Starting at the line that contains "We discussed above", quote each line exactly through the last line of the entries, both included.

⟨

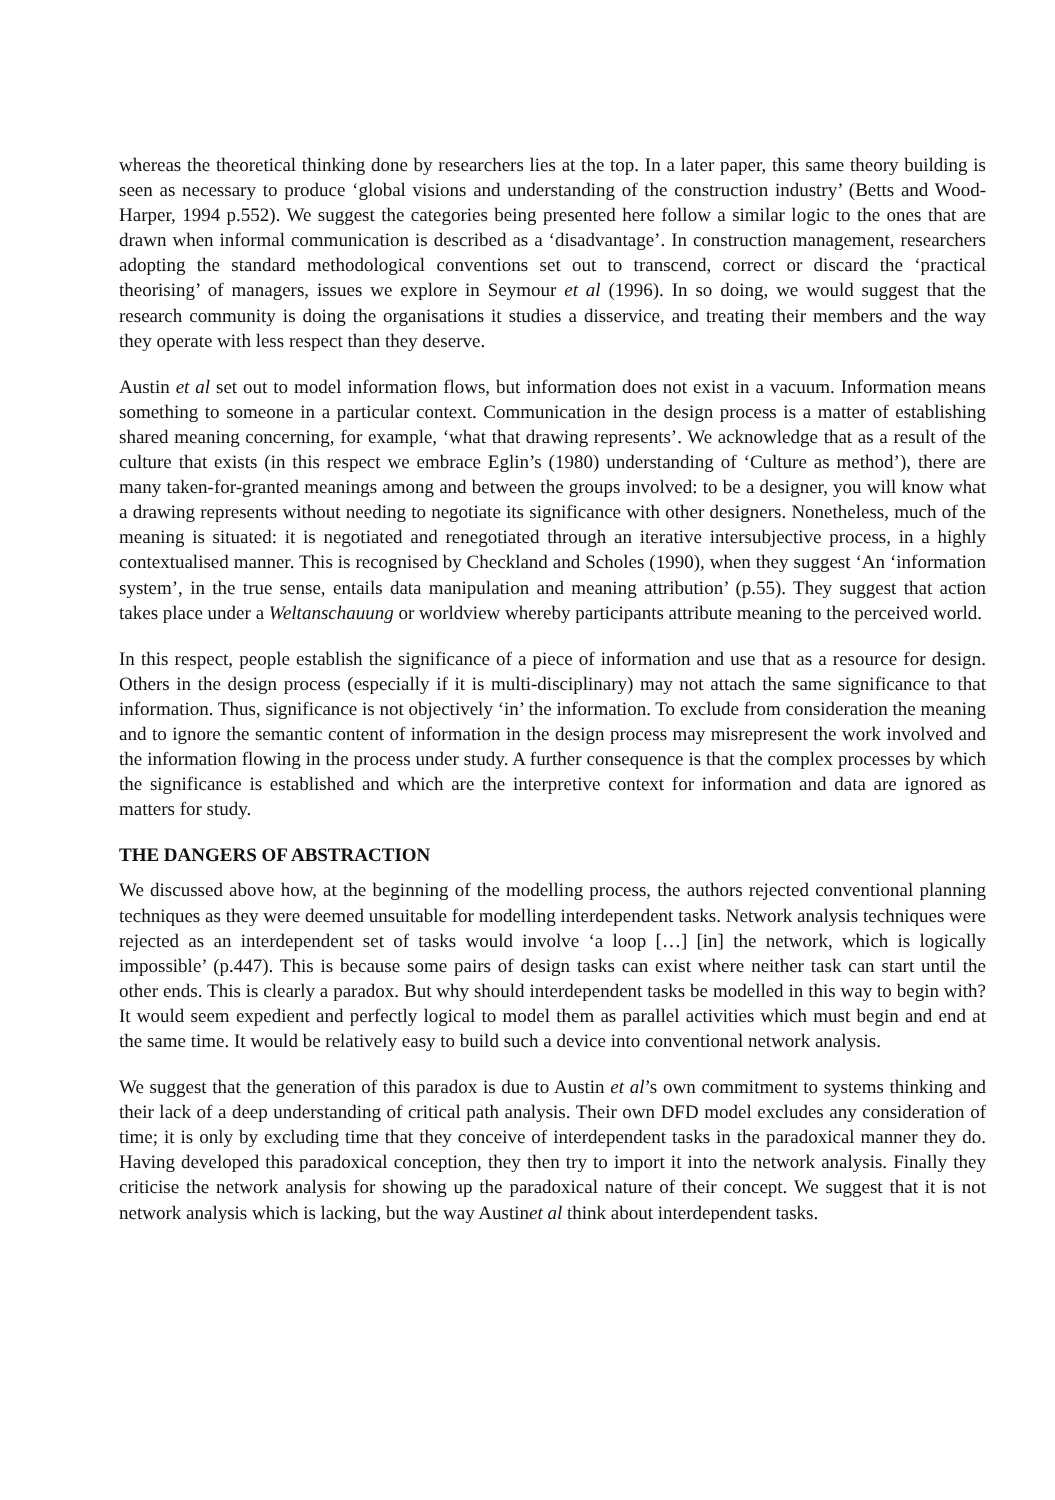whereas the theoretical thinking done by researchers lies at the top. In a later paper, this same theory building is seen as necessary to produce ‘global visions and understanding of the construction industry’ (Betts and Wood-Harper, 1994 p.552). We suggest the categories being presented here follow a similar logic to the ones that are drawn when informal communication is described as a ‘disadvantage’. In construction management, researchers adopting the standard methodological conventions set out to transcend, correct or discard the ‘practical theorising’ of managers, issues we explore in Seymour et al (1996). In so doing, we would suggest that the research community is doing the organisations it studies a disservice, and treating their members and the way they operate with less respect than they deserve.
Austin et al set out to model information flows, but information does not exist in a vacuum. Information means something to someone in a particular context. Communication in the design process is a matter of establishing shared meaning concerning, for example, ‘what that drawing represents’. We acknowledge that as a result of the culture that exists (in this respect we embrace Eglin’s (1980) understanding of ‘Culture as method’), there are many taken-for-granted meanings among and between the groups involved: to be a designer, you will know what a drawing represents without needing to negotiate its significance with other designers. Nonetheless, much of the meaning is situated: it is negotiated and renegotiated through an iterative intersubjective process, in a highly contextualised manner. This is recognised by Checkland and Scholes (1990), when they suggest ‘An ‘information system’, in the true sense, entails data manipulation and meaning attribution’ (p.55). They suggest that action takes place under a Weltanschauung or worldview whereby participants attribute meaning to the perceived world.
In this respect, people establish the significance of a piece of information and use that as a resource for design. Others in the design process (especially if it is multi-disciplinary) may not attach the same significance to that information. Thus, significance is not objectively ‘in’ the information. To exclude from consideration the meaning and to ignore the semantic content of information in the design process may misrepresent the work involved and the information flowing in the process under study. A further consequence is that the complex processes by which the significance is established and which are the interpretive context for information and data are ignored as matters for study.
THE DANGERS OF ABSTRACTION
We discussed above how, at the beginning of the modelling process, the authors rejected conventional planning techniques as they were deemed unsuitable for modelling interdependent tasks. Network analysis techniques were rejected as an interdependent set of tasks would involve ‘a loop […] [in] the network, which is logically impossible’ (p.447). This is because some pairs of design tasks can exist where neither task can start until the other ends. This is clearly a paradox. But why should interdependent tasks be modelled in this way to begin with? It would seem expedient and perfectly logical to model them as parallel activities which must begin and end at the same time. It would be relatively easy to build such a device into conventional network analysis.
We suggest that the generation of this paradox is due to Austin et al’s own commitment to systems thinking and their lack of a deep understanding of critical path analysis. Their own DFD model excludes any consideration of time; it is only by excluding time that they conceive of interdependent tasks in the paradoxical manner they do. Having developed this paradoxical conception, they then try to import it into the network analysis. Finally they criticise the network analysis for showing up the paradoxical nature of their concept. We suggest that it is not network analysis which is lacking, but the way Austinet al think about interdependent tasks.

⟩

- [RESULT FOR THIS EXERCISE]:
We discussed above how, at the beginning of the modelling process, the authors rejected conventional planning techniques as they were deemed unsuitable for modelling interdependent tasks. Network analysis techniques were rejected as an interdependent set of tasks would involve ‘a loop […] [in] the network, which is logically impossible’ (p.447). This is because some pairs of design tasks can exist where neither task can start until the other ends. This is clearly a paradox. But why should interdependent tasks be modelled in this way to begin with? It would seem expedient and perfectly logical to model them as parallel activities which must begin and end at the same time. It would be relatively easy to build such a device into conventional network analysis.
We suggest that the generation of this paradox is due to Austin et al’s own commitment to systems thinking and their lack of a deep understanding of critical path analysis. Their own DFD model excludes any consideration of time; it is only by excluding time that they conceive of interdependent tasks in the paradoxical manner they do. Having developed this paradoxical conception, they then try to import it into the network analysis. Finally they criticise the network analysis for showing up the paradoxical nature of their concept. We suggest that it is not network analysis which is lacking, but the way Austinet al think about interdependent tasks.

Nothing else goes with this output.